RECORD EXCERPTS =>
□ □ □
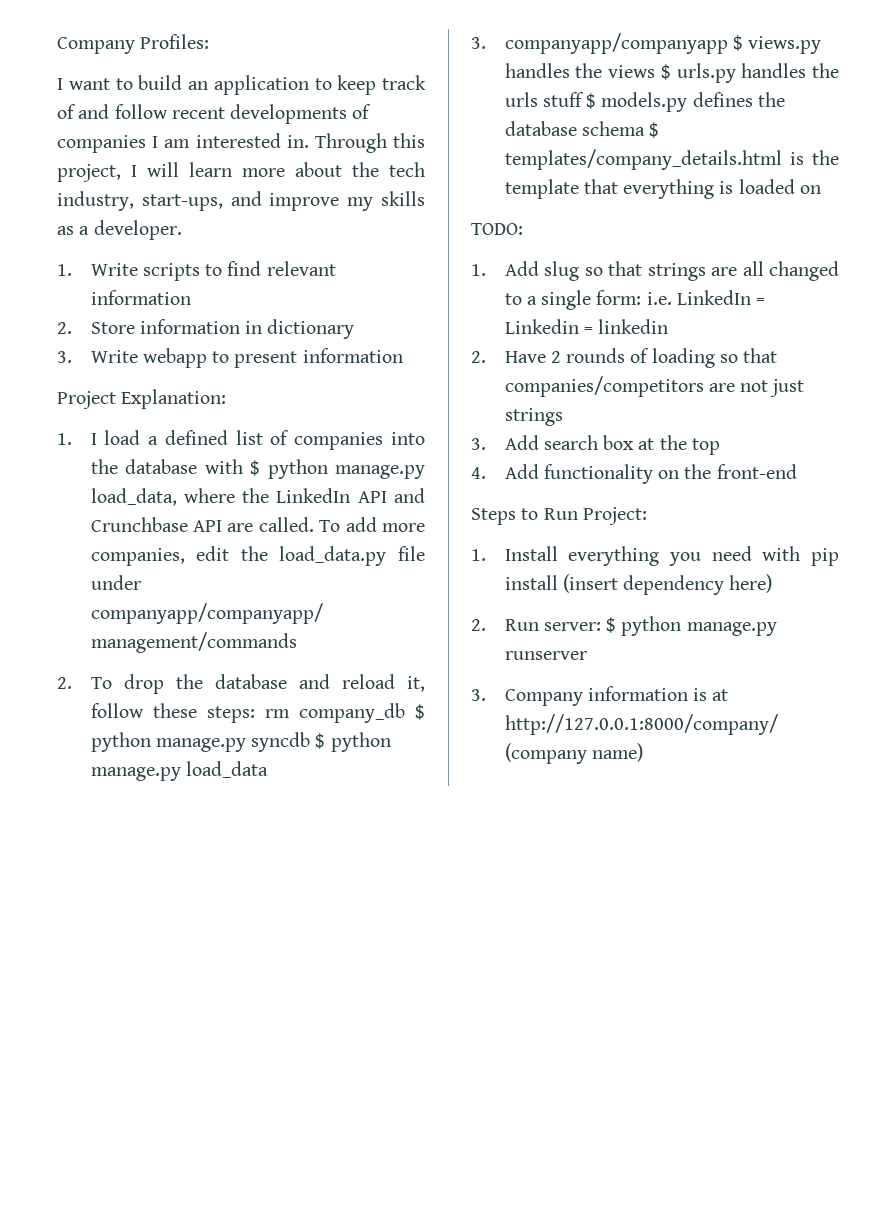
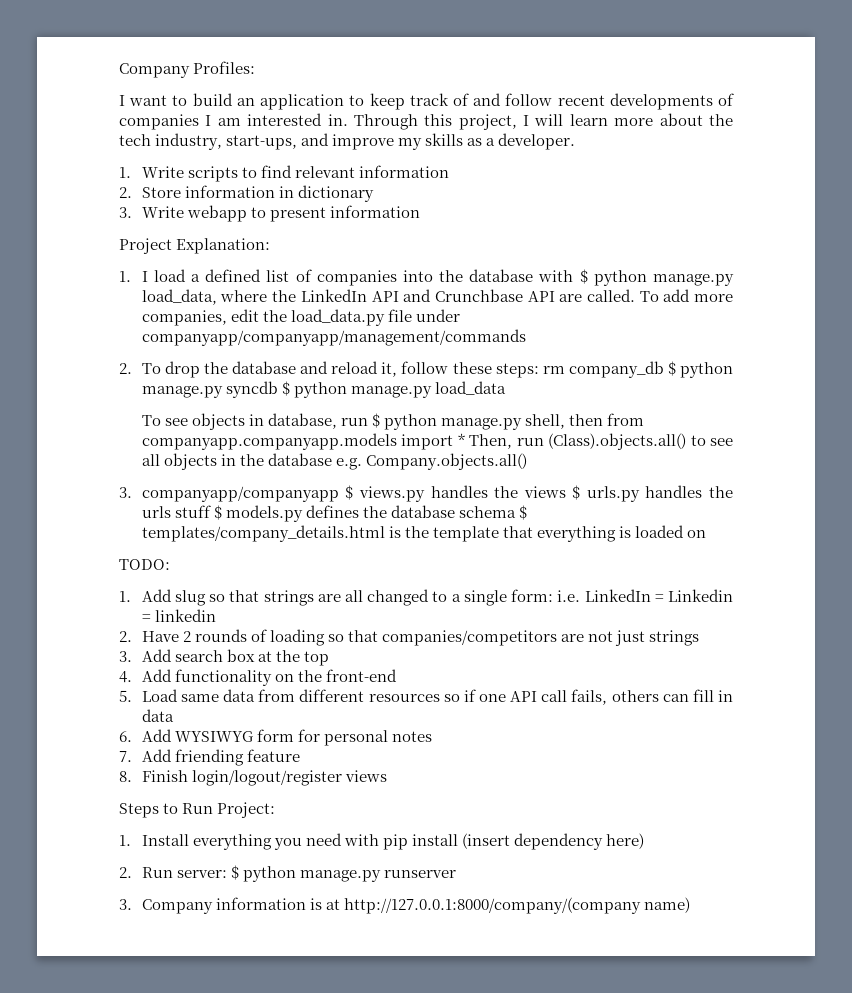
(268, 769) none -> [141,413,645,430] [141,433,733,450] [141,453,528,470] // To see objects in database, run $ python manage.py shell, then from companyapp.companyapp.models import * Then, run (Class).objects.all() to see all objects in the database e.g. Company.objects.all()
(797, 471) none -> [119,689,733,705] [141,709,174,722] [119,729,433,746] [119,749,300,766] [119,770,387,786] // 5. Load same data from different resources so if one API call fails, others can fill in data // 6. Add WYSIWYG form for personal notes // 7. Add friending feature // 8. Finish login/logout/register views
□ □ □
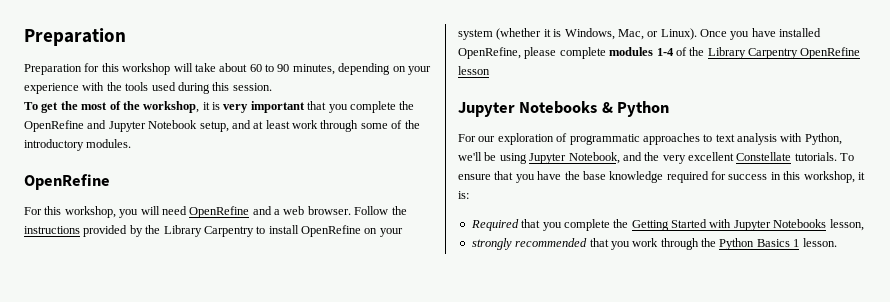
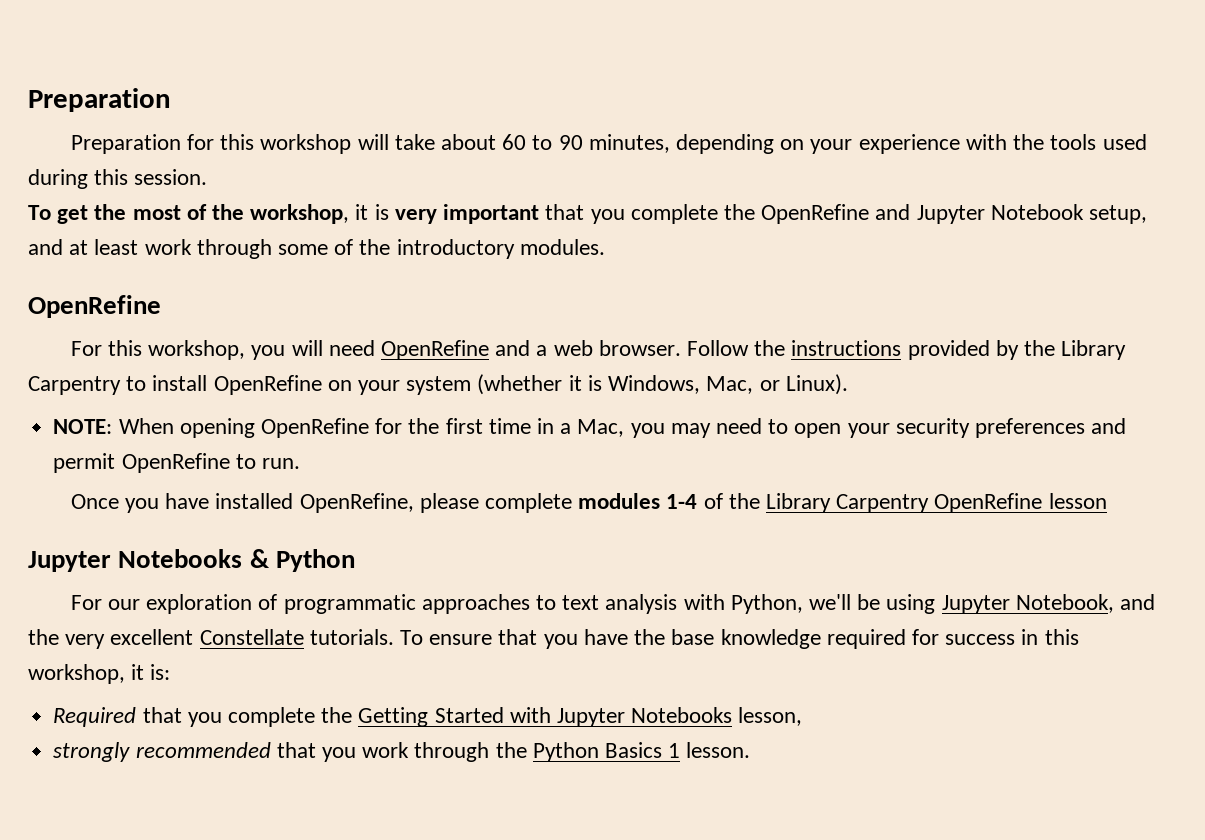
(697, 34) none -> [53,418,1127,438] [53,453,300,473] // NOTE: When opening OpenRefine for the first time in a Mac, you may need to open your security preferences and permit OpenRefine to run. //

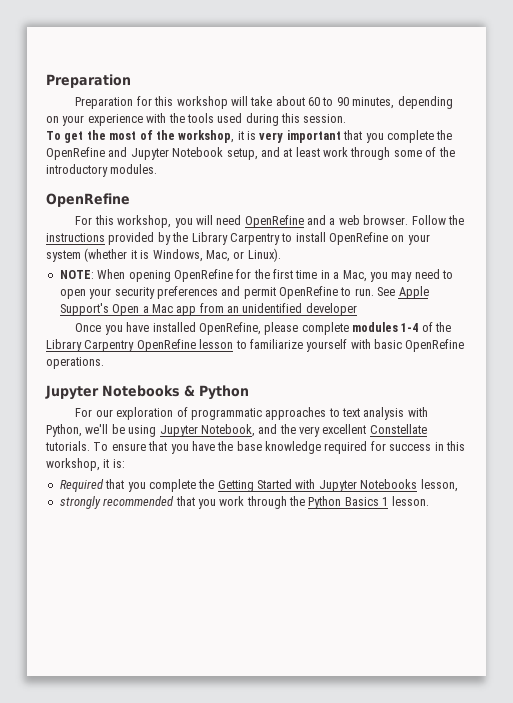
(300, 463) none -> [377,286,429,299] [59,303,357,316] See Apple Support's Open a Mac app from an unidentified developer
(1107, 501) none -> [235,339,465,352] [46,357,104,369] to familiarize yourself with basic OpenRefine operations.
□ □ □
BRIEF =>
Lines holding the word "OpenRefine" in the entries above are the ones to pull out. Copy them all.

TASK ANSWER =>
(697, 34) none -> [53,418,1127,438] [53,453,300,473] // NOTE: When opening OpenRefine for the first time in a Mac, you may need to open your security preferences and permit OpenRefine to run. //
(1107, 501) none -> [235,339,465,352] [46,357,104,369] to familiarize yourself with basic OpenRefine operations.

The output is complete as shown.